Monday, June 14, 2004

The Road to Strasbourg

Europeans continued a proud tradition in this weekend’s elections to the European Parliament in Strasbourg: using the elections to reward or punish the party in power. European elections are seldom about the development of the EU; they reflect national politics instead. In most core states, Euroskeptics and parties dedicated to sovereignty are on the political fringes. The European politics of the major parties don’t tend to differ but in degrees. In France, “sovereigntists” lost ground even though Chirac’s Christain Democrats (UMP) lost to the socialists. The SPD in Germany took a stunning defeat, but that did not stop the Greens from making tremendous gains (reaching 12%), suggesting that there is a migration away from the SPD, not a realignment. The SPD defeat reflects disenchantment with the need for social reforms as well as the ineffectiveness of the limited reforms that have taken place (one analysis suggests that the SPD lost workers under 30 years). Belgians split regionally, with the socialists taking the Walloon vote, a coalition of the right taking the Flemish vote; the fear is that the two regions are becoming identified too closely with specific political alignments. The only places where Euroskeptics made substantial gains were in newly incorporated nations in the East. On as positive note, Joerg Haider lost out as the representative of the Euroskeptics from Austria.
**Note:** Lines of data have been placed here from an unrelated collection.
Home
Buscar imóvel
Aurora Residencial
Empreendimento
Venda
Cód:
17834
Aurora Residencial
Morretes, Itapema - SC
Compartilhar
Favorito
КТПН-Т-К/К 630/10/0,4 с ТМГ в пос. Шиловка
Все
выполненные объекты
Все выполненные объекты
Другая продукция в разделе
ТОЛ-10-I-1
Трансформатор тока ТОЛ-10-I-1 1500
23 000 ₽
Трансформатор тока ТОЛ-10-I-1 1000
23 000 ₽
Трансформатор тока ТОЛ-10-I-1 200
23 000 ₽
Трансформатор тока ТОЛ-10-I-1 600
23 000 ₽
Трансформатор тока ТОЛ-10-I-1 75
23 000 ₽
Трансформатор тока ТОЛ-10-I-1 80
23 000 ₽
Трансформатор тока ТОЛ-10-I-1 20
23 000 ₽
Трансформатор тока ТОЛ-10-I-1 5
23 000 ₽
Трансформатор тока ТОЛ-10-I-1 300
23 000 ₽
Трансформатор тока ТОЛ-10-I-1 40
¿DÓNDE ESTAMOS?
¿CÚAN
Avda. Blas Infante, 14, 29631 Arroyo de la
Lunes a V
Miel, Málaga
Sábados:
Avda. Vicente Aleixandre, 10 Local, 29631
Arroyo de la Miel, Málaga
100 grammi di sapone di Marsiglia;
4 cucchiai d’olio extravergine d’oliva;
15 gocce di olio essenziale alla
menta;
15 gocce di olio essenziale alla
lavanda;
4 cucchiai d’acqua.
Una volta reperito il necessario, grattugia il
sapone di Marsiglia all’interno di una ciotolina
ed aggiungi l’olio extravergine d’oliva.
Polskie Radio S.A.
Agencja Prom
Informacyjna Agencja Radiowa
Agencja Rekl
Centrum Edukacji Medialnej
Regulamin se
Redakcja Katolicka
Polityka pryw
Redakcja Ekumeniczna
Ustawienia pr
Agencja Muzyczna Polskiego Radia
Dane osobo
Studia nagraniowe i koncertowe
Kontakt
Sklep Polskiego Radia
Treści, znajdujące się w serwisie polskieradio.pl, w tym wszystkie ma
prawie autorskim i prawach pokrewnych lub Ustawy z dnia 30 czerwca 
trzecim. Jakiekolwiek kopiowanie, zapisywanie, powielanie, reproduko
Regional results mirrored national trends. In the super-region Est (consisting of Alsace, Burgundy, France-Comte and Lorraine), the socialist list beat the conservative/Christian democratic 29% to 17%. Conversely, CDU won in Rheinland-Pfalz and Nordrhein-Westfalen.

[Update:] More than Euroskepticism, populism gained as a result of the elections. Smaller parties capitalized on anti-Brussels (not anti-EU) sentiments to make significant gains.

[Update:] The prevailing trend in the elections is a shift to the center-right in individual countries, one which favors the European People's Party, a coalition of Christian Democractic parties that wants to infuse more Christian ethics into EU affairs and that is strongly in favor of subsidiarity (read: they are not "pro-sovereignty".) Here are some of the positions of the EPPE:
  • Support development of market economy, but emphasize the social aspects of economic advancement as well as the individual.

  • Democracy and protection of ethnic minorities above nationalism.

  • Federal and decentralized rather than centralized development of the EU.